While an awesome world is a good thing to have, stories tend to be about the characters acting within them. Let's look at a few examples of how worldbuilding can shape protagonists:


The Boy Who Lived

Harry Potter lives in a world where magic is real; he's a wizard. 

His world is beset by a cult of evil wizards; Harry is magically destined to battle its leader. 

Due to the war between good and evil wizards, Harry is an orphan; he creates a new family among his peers and professors. 





Captain Malcolm Reynolds

Mal unsuccessfully rebelled against the oppressive Alliance; he becomes a criminal who makes his living by breaking Alliance laws.

Firefly is a space opera; naturally, Mal is the captain of a spaceship. 

His spaceship, Serenity, is named after battle that ended the rebellion--a sign of his to destiny to right that wrong.





Kira

Kira is a Gelfing, an elf-like race; because of the magic within them, Gelflings are hunted by the evil Skeksis.

A prophecy in Dark Crystal world claims that a Gelfling will save the world: Kira is one of the only two Gelflings left in the world.

Because the Skeksis killed her parents, Kira is raised by "podlings" who teach her speak to animals--a skill she will use several times in her quest. 

Now that you've gotten the hang of thinking about worldbuilding, it's time to start making conscious choices that support a particular narrative. Using the worldbuilding elements that you selected in Part III, design a protagonist that's ideally suited to your setting. 

Provide at least one detail for each of the following:



Profession
Choose a profession that incorporates your worldbuilding elements. If possible, choose a profession that only exists because of your setting. 

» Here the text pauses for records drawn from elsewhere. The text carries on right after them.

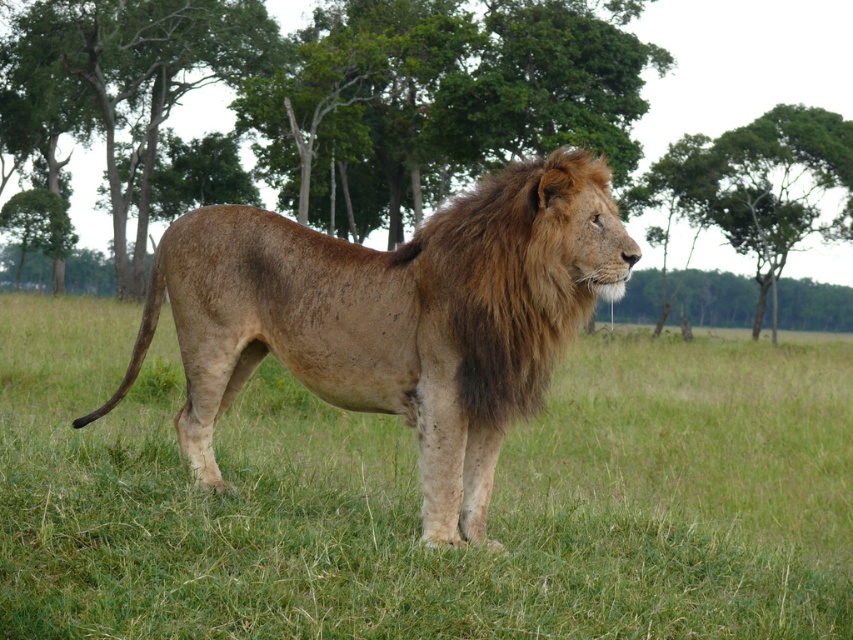
Question: Which point is farther from the camera taking this photo?

Choices:
 (A) (554, 276)
 (B) (262, 381)

Answer: (B)

Question: Which object is closer to the camera taking this photo?

Choices:
 (A) green grass at center
 (B) green leafy tree at upper center

Answer: (A)

Question: Does green grass at center come in front of green leafy tree at center?

Choices:
 (A) yes
 (B) no

Answer: (A)

Question: Which is nearer to the brown fur lion at center?

Choices:
 (A) green grass at center
 (B) green leafy tree at center

Answer: (A)

Question: Does green grass at center come behind brown fur lion at center?

Choices:
 (A) no
 (B) yes

Answer: (A)

Question: Does brown fur lion at center lie behind green leafy tree at upper center?

Choices:
 (A) no
 (B) yes

Answer: (A)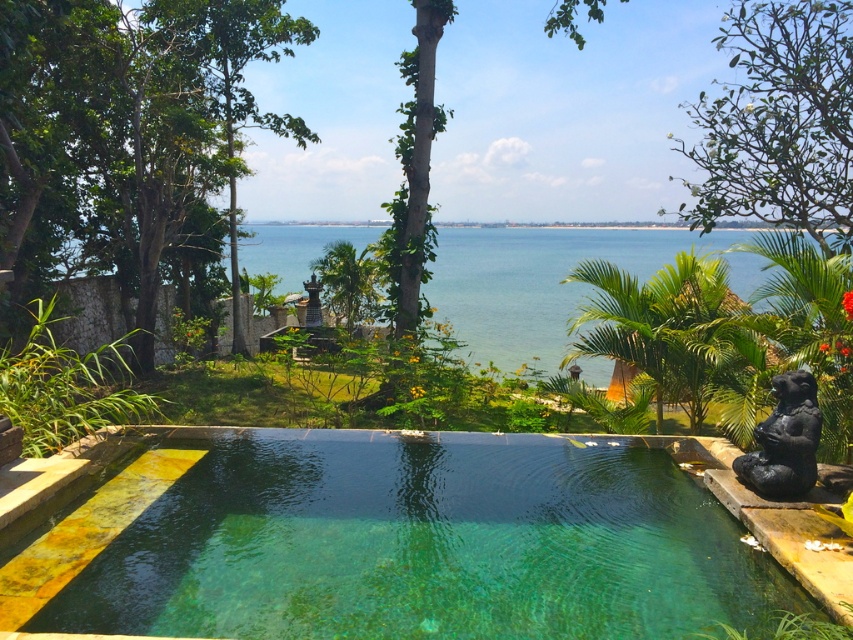
You are a maintenance worker tasked with cleaning the clear glass pool at center and the black stone statue at right. Your cleaning cart is parked 2 meters away from the pool. Can you reach both objects without moving the cart?

A: The clear glass pool at center is 1.09 meters from the black stone statue at right, so the distance between them is less than 2 meters. Since the cart is parked 2 meters away from the pool, you can reach both objects without moving the cart as they are within the 2 meter radius from the cart.

You are standing at the edge of the pool and want to place a small decorative item at one of the two points mentioned. Which point would be closer to you, point (461, 570) or point (299, 280)?

Point (461, 570) is closer to the viewer than point (299, 280), so placing the decorative item there would be closer to you.

You are a lifeguard standing at the edge of the clear glass pool at center. You notice a swimmer struggling near the black stone statue at right. Can you see the swimmer clearly from your current position?

The clear glass pool at center is not as tall as the black stone statue at right, so the statue may block your view of the swimmer depending on its height difference. However, since the pool is glass, you might still see through it but the statue could partially obstruct the view.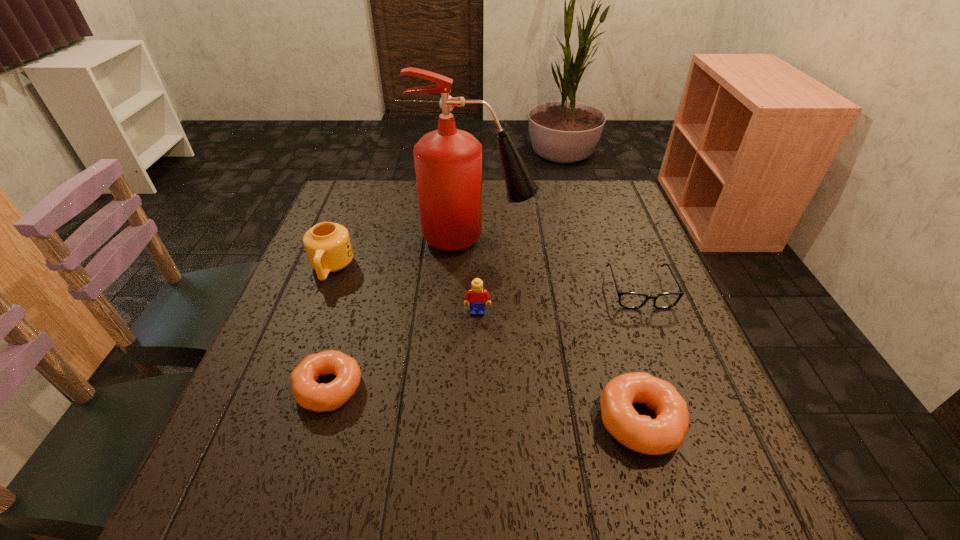
You are a GUI agent. You are given a task and a screenshot of the screen. Output one action in this format:
    pyautogui.click(x=<x>, y=<y>)
    Task: Click on the free space between the spectacles and the right doughnut
    
    Given the screenshot: What is the action you would take?
    pyautogui.click(x=640, y=355)

This screenshot has height=540, width=960. I want to click on free area in between the fire extinguisher and the Lego, so click(x=477, y=275).

The height and width of the screenshot is (540, 960). What are the coordinates of `free space between the tallest object and the spectacles` in the screenshot? It's located at (558, 264).

This screenshot has height=540, width=960. I want to click on free area in between the left doughnut and the taller doughnut, so click(x=485, y=404).

Find the location of a particular element. Image resolution: width=960 pixels, height=540 pixels. vacant space that is in between the mug and the Lego is located at coordinates (404, 290).

This screenshot has width=960, height=540. Find the location of `object that is the second closest one to the spectacles`. object that is the second closest one to the spectacles is located at coordinates (667, 432).

What are the coordinates of `object that can be found as the fifth closest to the shorter doughnut` in the screenshot? It's located at (632, 300).

What are the coordinates of `free space that satisfies the following two spatial constraints: 1. on the handle side of the left doughnut; 2. on the right side of the mug` in the screenshot? It's located at (286, 387).

Find the location of `vacant space that satisfies the following two spatial constraints: 1. on the front-facing side of the right doughnut; 2. on the left side of the Lego`. vacant space that satisfies the following two spatial constraints: 1. on the front-facing side of the right doughnut; 2. on the left side of the Lego is located at coordinates (477, 421).

Identify the location of vacant space that satisfies the following two spatial constraints: 1. with the nozzle aimed from the tallest object; 2. on the handle side of the mug. The height and width of the screenshot is (540, 960). (476, 268).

Example: Johnny Mnemonic is a data courier: someone who transports data that's too valuable to risk transmitting across the net. In that world, cybernetics exist; Johnny stores his data in a computer that's implanted in his brain. 


 




Obstacles 
Choose at least one way the setting works against the character, making their life harder or their goals less obtainable. 

Example: In Gattica, Vincent wants to be an astronaut, but as the product of traditional human reproduction, he lacks the perfect genetics of "valid" (read: genetically engineered) humans. To realize his ambition, Vincent must hide the truth of his "in-valid" DNA.





Advantages
Choose at least one way that the setting helps the character achieve their goals. 

Example: In the Twilight series, Jacob becomes a shapeshifter to help defend humans from vampires. As additional vampires arrive, more members of Jacob's tribe become shapeshifters, as well, thereby making it easier for them to fight their undead adversaries.